The comet also sits just 5 degrees from the bright -0.05 magnitude star Arcturus on June 6th, providing a good guidepost to find the fuzzball comet. July sees the comet cross the ecliptic plane through Virgo, then head southward through Hydra and Centaurus. Another interesting pass occurs on the night of July 3rd, when the Moon just misses occulting the comet.
Comet V2 Johnson’s celestial path through August 1st. Credit: Starry Night Edu. Software.
Here are some key dates with destiny for Comet V2 Johnson through August 1st. Unless otherwise noted, all passes are less than one degree (two Full Moon diameters) away:
May 19th: passes near +3.4 magnitude Delta Bootis.
June 5th: Closest approach to the Earth at 0.812 AU distant.
June 12th: Perihelion 1.64 AU from the Sun.
June 15th: Crosses into the constellation Virgo.
June 21st: Crosses the celestial equator southward.
June 26th: Passes near the +4 magnitude star Syrma.
July 1st: Passes near (30″!) the +4.2 magnitude star Kappa Virginis
July 3rd: The waning gibbous Moon passes two degrees north of the comet.

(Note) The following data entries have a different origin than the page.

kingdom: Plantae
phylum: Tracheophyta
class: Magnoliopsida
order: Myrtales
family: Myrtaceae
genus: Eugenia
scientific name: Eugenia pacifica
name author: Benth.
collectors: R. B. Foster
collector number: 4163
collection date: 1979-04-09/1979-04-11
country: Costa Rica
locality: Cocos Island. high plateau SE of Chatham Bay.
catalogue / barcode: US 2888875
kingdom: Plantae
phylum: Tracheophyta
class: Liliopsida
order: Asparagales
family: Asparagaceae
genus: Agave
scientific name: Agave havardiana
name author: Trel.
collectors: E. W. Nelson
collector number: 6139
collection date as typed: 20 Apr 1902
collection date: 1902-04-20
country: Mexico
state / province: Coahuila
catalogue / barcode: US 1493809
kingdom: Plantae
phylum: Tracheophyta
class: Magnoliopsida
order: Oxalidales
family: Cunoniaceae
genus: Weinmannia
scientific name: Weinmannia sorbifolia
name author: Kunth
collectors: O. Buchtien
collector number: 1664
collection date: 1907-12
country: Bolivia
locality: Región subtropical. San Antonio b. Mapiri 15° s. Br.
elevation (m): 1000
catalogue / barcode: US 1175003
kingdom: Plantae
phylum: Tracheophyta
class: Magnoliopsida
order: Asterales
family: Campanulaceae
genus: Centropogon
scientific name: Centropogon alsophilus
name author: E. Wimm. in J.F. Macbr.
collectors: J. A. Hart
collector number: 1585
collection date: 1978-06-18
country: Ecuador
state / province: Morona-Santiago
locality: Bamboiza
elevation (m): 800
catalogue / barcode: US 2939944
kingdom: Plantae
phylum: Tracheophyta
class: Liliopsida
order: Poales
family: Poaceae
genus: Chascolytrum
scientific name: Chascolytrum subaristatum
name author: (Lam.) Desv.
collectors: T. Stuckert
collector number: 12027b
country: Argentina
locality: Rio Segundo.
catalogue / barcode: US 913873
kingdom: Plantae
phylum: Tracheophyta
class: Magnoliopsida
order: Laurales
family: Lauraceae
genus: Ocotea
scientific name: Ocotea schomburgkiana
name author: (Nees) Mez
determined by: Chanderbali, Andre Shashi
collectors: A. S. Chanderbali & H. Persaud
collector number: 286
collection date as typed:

Comet V2 Johnson vs Kappa Virginis and the Moon on July 3rd. Note: the graphic is a (very) idealized version of the comet! Credit: Starry Night Edu.
July 5th: Crosses the ecliptic southward.
July 17th: Crosses into the constellation Hydra.
July 22nd: Passes 2.5 degrees from the +3.3 magnitude star Pi Hydrae.
July 28th: Crosses into the constellation Centaurus.
The projected light curve for Comet C/2015 V2 Johnson. The purple vertical line marks perihelion, and the black dots are actual brightness observations to date. Image credit: adapted from Seiichi Yoshida’s Weekly information About Bright Comets.
Binoculars and a good finder chart are your friends hunting down a comet like V2 Johnson. We like to start our search from a nearby bright star, then slowly sweep the field with our trusty Canon 15×45 image-stabilized binoculars (hard to believe, we’ve had this amazing piece of astro-tech in our observing arsenal for nearly two decades now. They’re so handy, picking up a pair of “old-tech” none stabilized binocs feels weird now!). An +8th magnitude comet will look like a fuzzy globular cluster which stubbornly refuses to resolve when focused. A wide-field DSLR shot should also tease V2 Johnson out of the background.
Comet V2 Johnson from May 3rd. Image credit and copyright: Hisayoshi Kato.
The next week is also ideal for evening comet-hunting for another reason, as the New Moon (also marking the start of the Islamic month of Ramadan) occurs on May 25th, after which, the light-polluting Moon will begin to hamper evening observations.
It’s strange to think, there are no bright comets on tap for the remainder of 2017 after V2 Johnson, though that will likely change as the year wears on.
In the meantime, be sure to check out Comet V2 Johnson, as it makes its lonesome solitary passage through the inner solar system.